One of our favorite authors, Paul Shepard, is also cited in the text:

“The ecologist Paul Shepard believed the anxiety we feel is the longing of the human genome for it’s one true home–the world where it evolved–the vanished world of the Pleistocene. We have been exiled, cast adrift, left to run endlessly on treadmills, hunting through strip malls, questing in video games for a world that remains only in fragments.
[…]
But if the species has lost its way, at least its individual members can have the pleasure of reclaiming the lithe and powerful bodies, the quicksilver minds, which are our human birthright.”

What we learned from living in simple, self-made shelters without walls is that feeling the force of Nature during a thunderstorm or heavy monsoon rain can be a spiritual experience. Much as “modern activities such as climbing, surfing, skiing, sailing, and kayaking”, those experiences “allow us to re-discover an ancient and intimate dance with untamed, elemental forces. More than just sport, such activities offer a way of being in the world, a practical down-to-earth philosophy founded on voluntary simplicity and the appropriate use of technology.”

The following differentiation between technology and technique is, even though in this case an example for the sport of climbing, universally applicable ;

“In the 1972 Chouinard Equipment Catalog, Doug Robinson wrote, “Technology is imposed on the land, but technique means conforming to the landscape. They work in opposite ways, one forcing a passage, while the other discovers it. The goal of developing technique is to conform to the most improbable landscape by means of the greatest degree of skill and boldness, supported by the least equipment.”

This is the climber’s manifesto, to voluntarily seek a balance between technology and adventure.
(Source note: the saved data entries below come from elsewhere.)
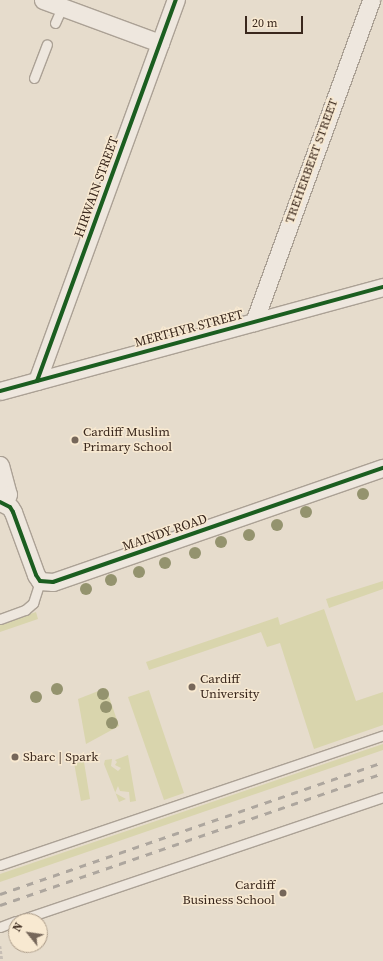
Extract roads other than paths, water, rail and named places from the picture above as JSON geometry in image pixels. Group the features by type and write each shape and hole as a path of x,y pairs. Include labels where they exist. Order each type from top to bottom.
{"street":[{"path":"43,0 160,43"},
{"name":"HIRWAIN STREET","path":"37,380 176,0"},
{"name":"TREHERBERT STREET","path":"254,322 371,0"},
{"name":"MERTHYR STREET","path":"0,391 383,287"},
{"path":"0,465 8,494 2,503 14,512 40,580"},
{"name":"MAINDY ROAD","path":"40,580 53,582 383,468"}],"lane":[{"path":"55,23 62,7"},
{"path":"34,78 47,44"},
{"path":"0,618 25,610 33,604 40,580"},
{"path":"0,865 383,736"},
{"path":"40,913 383,797"}],"railway":[{"path":"0,894 383,762"},
{"path":"0,905 383,773"}],"place":[{"name":"Cardiff Muslim Primary School","path":"75,440"},
{"name":"Cardiff University","path":"192,687"},
{"name":"Sbarc | Spark","path":"15,757"},
{"name":"Cardiff Business School","path":"283,893"}]}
It is based on a philosophy of boldness and grace, discipline and restraint, and as Robinson states in his interview it may provide a bridge across our fraught and perilous experiment with industrialization.”

Here an excerpt from his conclusions:

“Because the path to a sustainable future cannot be purchased or engineered. The way forward is not to abandon all that we have been in the past, nor is it to replace blind faith in kings and religion with an equally blind faith in economics and technology.
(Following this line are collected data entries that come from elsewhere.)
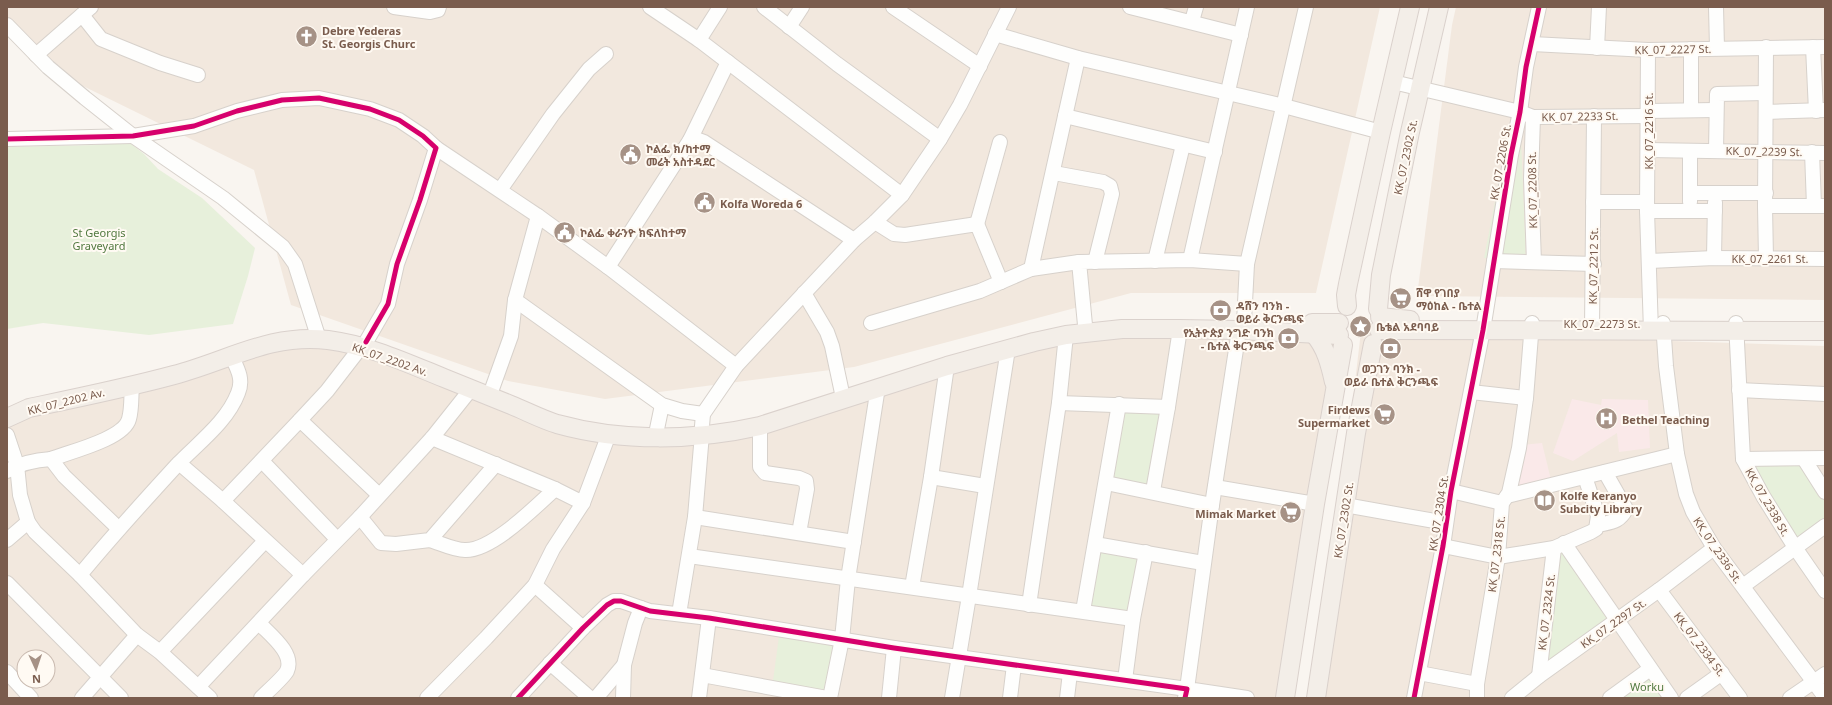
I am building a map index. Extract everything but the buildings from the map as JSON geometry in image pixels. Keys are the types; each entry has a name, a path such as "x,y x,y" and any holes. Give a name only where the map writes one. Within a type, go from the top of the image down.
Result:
{"main road":[{"path":"1285,698 1315,504 1336,392 1340,334 1346,300 1380,132 1410,7"},
{"name":"KK_07_2302 St.","path":"1316,698 1345,505 1378,318 1381,275 1407,147 1439,7"},
{"path":"1346,300 1355,301 1365,299 1371,301 1378,318"},
{"path":"1317,328 1334,315 1346,300"},
{"path":"7,414 32,404 186,367 275,338 317,333 364,345 492,389 560,416 595,425 638,429 736,424 790,410 972,352 1050,330 1085,324 1164,321 1242,326 1317,328 1340,334 1352,352 1360,353 1385,304 1401,324 1380,342 1368,368"},
{"name":"KK_07_2273 St.","path":"1378,318 1401,324 1483,326 1736,327 1825,324"},
{"path":"702,425 731,432 760,426 947,366 1066,335 1122,329 1180,329 1242,326"},
{"name":"KK_07_2273 St.","path":"1736,327 1825,331"},
{"path":"1317,328 1319,340 1328,357 1336,392"},
{"name":"KK_07_2202 Av.","path":"7,418 29,408 176,375 271,343 296,338 329,340 364,345 554,423 592,433 650,436 702,425"}],"street":[{"path":"394,7 430,12 438,10 439,7"},
{"path":"650,7 699,40 902,194"},
{"path":"699,40 720,7"},
{"path":"764,7 837,64 940,140"},
{"path":"789,27 802,7"},
{"path":"893,7 980,66"},
{"path":"679,614 695,517 702,425 736,366 854,240 876,222 902,194 940,140 980,66 1009,7"},
{"path":"1130,7 1241,35"},
{"path":"1192,22 1196,7"},
{"path":"1190,260 1247,7"},
{"path":"1186,694 1212,505 1242,326 1247,264 1306,7"},
{"name":"KK_07_2206 St.","path":"1483,326 1510,155 1520,112 1526,67 1539,7"},
{"path":"1596,48 1599,7"},
{"path":"1716,7 1717,48"},
{"path":"36,55 86,11 102,39 160,64 198,75"},
{"path":"7,25 48,67 133,136 223,198 282,247 295,264 317,333"},
{"path":"995,34 1078,58 1228,92 1380,132"},
{"name":"KK_07_2227 St.","path":"1532,44 1648,50 1819,47 1821,96 1820,111"},
{"path":"1766,47 1766,258"},
{"path":"1690,49 1691,110"},
{"name":"KK_07_2216 St.","path":"1648,50 1649,150 1647,206 1649,258 1657,327"},
{"path":"500,190 553,114 589,69 606,54"},
{"path":"1032,269 1078,58"},
{"path":"608,267 690,140 728,62"},
{"name":"KK_07_2233 St.","path":"1393,82 1520,112 1533,117 1594,116 1715,110"},
{"name":"KK_07_2239 St.","path":"1716,151 1716,94 1765,94"},
{"path":"7,138 133,136 194,126 237,111 282,100 319,98 370,109 399,120 423,136 436,148 538,216 608,267 736,366"},
{"path":"1766,112 1820,111"},
{"path":"1065,116 1215,152"},
{"name":"KK_07_2212 St.","path":"1592,327 1594,264 1594,116"},
{"name":"KK_07_2208 St.","path":"1533,117 1531,180 1534,262"},
{"path":"690,140 696,139 704,142 854,240"},
{"path":"1000,142 977,224 1001,282"},
{"path":"1155,260 1183,145"},
{"path":"223,501 327,391 364,345 388,304 397,264 420,200 436,148"},
{"name":"KK_07_2239 St.","path":"1649,150 1819,152 1820,206"},
{"path":"1690,151 1690,211"},
{"path":"1054,173 1103,182 1110,186 1112,194 1095,262"},
{"path":"1690,193 1715,193 1820,206"},
{"path":"1714,258 1715,193"},
{"path":"1593,202 1690,211 1715,211"},
{"path":"492,389 511,336 515,300 538,216"},
{"path":"876,222 894,234 905,235 977,224"},
{"name":"KK_07_2261 St.","path":"1649,258 1650,261 1714,258 1825,259"},
{"path":"871,323 961,297 1032,269 1079,262 1155,260 1190,260 1247,264"},
{"path":"1494,261 1594,264"},
{"path":"1079,262 1085,324"},
{"path":"804,293 827,332 832,346 842,393"},
{"path":"515,300 662,405 682,411 702,425"},
{"name":"KK_07_2304 St.","path":"1414,698 1444,546 1451,491 1483,326"},
{"name":"KK_07_2318 St.","path":"1477,691 1498,557 1505,499 1519,448 1526,398 1532,326"},
{"name":"KK_07_2336 St.","path":"1657,327 1666,366 1677,454 1686,494 1693,512 1714,548 1743,586 1820,678 1825,696"},
{"name":"KK_07_2338 St.","path":"1736,327 1738,390 1743,458 1763,496 1796,549 1825,591"},
{"path":"1153,491 1180,329"},
{"path":"1029,605 1060,402 1066,335"},
{"path":"952,698 1008,349"},
{"path":"80,575 118,528 224,417 238,393 240,382 240,373 231,356"},
{"path":"912,587 931,477 947,366"},
{"path":"12,468 38,460 51,459 114,436 124,429 129,420 132,385"},
{"path":"702,675 755,691 829,698 842,639 848,579 878,387"},
{"path":"198,687 337,539 360,517 378,495 432,438 471,389"},
{"path":"1738,390 1825,394"},
{"path":"1471,392 1526,398"},
{"path":"1060,402 1168,407"},
{"path":"1083,611 1119,404"},
{"path":"657,429 662,405"},
{"path":"300,420 378,495"},
{"path":"760,426 760,467 762,471 765,473 803,479 806,481 807,488 799,533"},
{"path":"427,698 535,585 554,549 583,503 610,434"},
{"path":"7,435 12,468 28,522 35,532 80,575 137,635 160,652 210,698"},
{"path":"432,438 555,489 583,503"},
{"path":"1451,491 1505,499 1585,476 1677,454"},
{"path":"1743,458 1825,458"},
{"path":"51,459 64,476 118,528"},
{"path":"1804,459 1825,492"},
{"path":"262,461 337,539"},
{"path":"179,463 223,501 303,575"},
{"path":"430,540 496,464"},
{"path":"1598,520 1616,521 1622,516 1626,509 1605,472"},
{"path":"1444,546 1498,557 1559,546 1592,532 1596,529 1598,520 1585,476"},
{"path":"931,477 985,486"},
{"path":"1106,483 1153,491 1212,505"},
{"path":"1215,487 1315,504"},
{"path":"360,517 381,543 396,544 430,540 465,550 475,548 504,534 555,489"},
{"path":"1345,505 1446,523"},
{"path":"695,517 854,542"},
{"path":"7,540 28,522"},
{"path":"1743,586 1796,549 1825,526"},
{"path":"160,652 265,541"},
{"path":"1095,544 1204,563"},
{"path":"1559,546 1617,621 1671,698"},
{"name":"KK_07_2324 St.","path":"1539,676 1559,546"},
{"name":"KK_07_2297 St.","path":"1512,698 1539,676 1617,621 1714,548"},
{"path":"1125,680 1133,619 1146,552"},
{"path":"689,556 1133,619"},
{"path":"7,583 121,698"},
{"path":"535,585 582,628"},
{"name":"KK_07_2334 St.","path":"1659,590 1740,698"},
{"path":"518,698 582,628 607,605 614,601 621,601 641,608 894,648 1125,680 1186,694 1247,698"},
{"path":"623,698 624,665 635,622 641,608"},
{"path":"699,698 709,618"},
{"path":"259,623 284,650 288,660 287,671 261,698"},
{"path":"82,698 137,635"},
{"path":"888,698 894,648"},
{"path":"550,663 590,698"},
{"path":"596,698 624,665"},
{"path":"1010,698 1014,665"},
{"path":"1610,698 1650,669"},
{"path":"7,672 31,698"},
{"path":"1067,698 1070,673"},
{"path":"1419,673 1477,691"},
{"path":"1687,698 1722,673"},
{"path":"1790,698 1820,678"}],"shaded area":[{"path":"7,7 1380,7 1316,293 1131,293 854,367 605,399 508,381 291,305 254,170 30,60 7,35"},
{"path":"1456,7 1825,7 1825,300 1417,296 1452,25"},
{"path":"1361,331 1825,346 1825,698 1318,698"},
{"path":"1066,335 1334,335 1277,698 7,698 7,419 231,355 329,340 592,433 731,432"},
{"name":"Bethel Teaching","path":"1572,399 1601,405 1602,399 1648,400 1650,448 1619,452 1617,433 1573,461 1553,453"},
{"path":"1542,443 1551,480 1518,485 1515,480 1520,445"}],"green space":[{"path":"1520,113 1526,262 1484,258 1507,140"},
{"name":"St Georgis Graveyard","path":"126,140 144,154 158,169 202,198 255,248 233,324 149,335 43,323 7,329 7,147 97,145"},
{"path":"1119,404 1168,407 1153,491 1106,483"},
{"path":"1743,459 1804,459 1825,492 1825,526 1796,549"},
{"path":"1564,543 1617,621 1539,676 1554,548"},
{"path":"1095,544 1146,552 1133,619 1083,611"},
{"path":"780,629 842,639 830,698 772,688"},
{"name":"Worku","path":"1650,669 1671,698 1610,698"}],"cycle path":[{"path":"1414,698 1443,546 1451,491 1483,330 1511,155 1520,112 1526,67 1539,7"},
{"path":"7,139 133,136 194,126 237,111 282,100 319,98 370,109 399,120 423,136 436,148 420,200 397,264 388,304 366,342"},
{"path":"518,698 583,628 607,605 614,601 621,601 650,611 709,618 894,648 1187,689 1185,698"}],"place":[{"name":"Debre Yederas St. Georgis Churc","path":"307,36"},
{"name":"ኮልፌ ክ/ከተማ መሬት አስተዳደር","path":"631,154"},
{"name":"Kolfa Woreda 6","path":"704,203"},
{"name":"ኮልፌ ቀራንዮ ክፍለከተማ","path":"565,232"},
{"name":"ሸዋ የገበያ ማዕከል - ቤተል","path":"1400,298"},
{"name":"ዳሸን ባንክ - ወይራ ቅርንጫፍ","path":"1220,311"},
{"name":"ቤቴል አደባባይ","path":"1361,326"},
{"name":"የኢትዮጵያ ንግድ ባንክ - ቤተል ቅርንጫፍ","path":"1289,338"},
{"name":"ወጋገን ባንክ - ወይራ ቤተል ቅርንጫፍ","path":"1391,348"},
{"name":"Firdews Supermarket","path":"1385,415"},
{"name":"Bethel Teaching","path":"1607,419"},
{"name":"Kolfe Keranyo Subcity Library","path":"1544,501"},
{"name":"Mimak Market","path":"1291,513"}]}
The way ahead is to become more human—not less. It is to find the courage to stare into the stone mirror and see our selves clearly—perhaps for the first time—with all our strengths and weaknesses.  Which coincidentally, is the best ways to improve as a climber as well, to identify and work with one’s weaknesses.”

[…]

“In a world with ever-shrinking options to know nature, and know ourselves, skills which return us to the elements become increasingly vital. In a culture ever more preoccupied with virtual reality—experiences which reunite us with wind and rock, ice and snow, provide the dash of cold water which shock us from our all too human dreams.”

“The children of the Pleistocene live on.”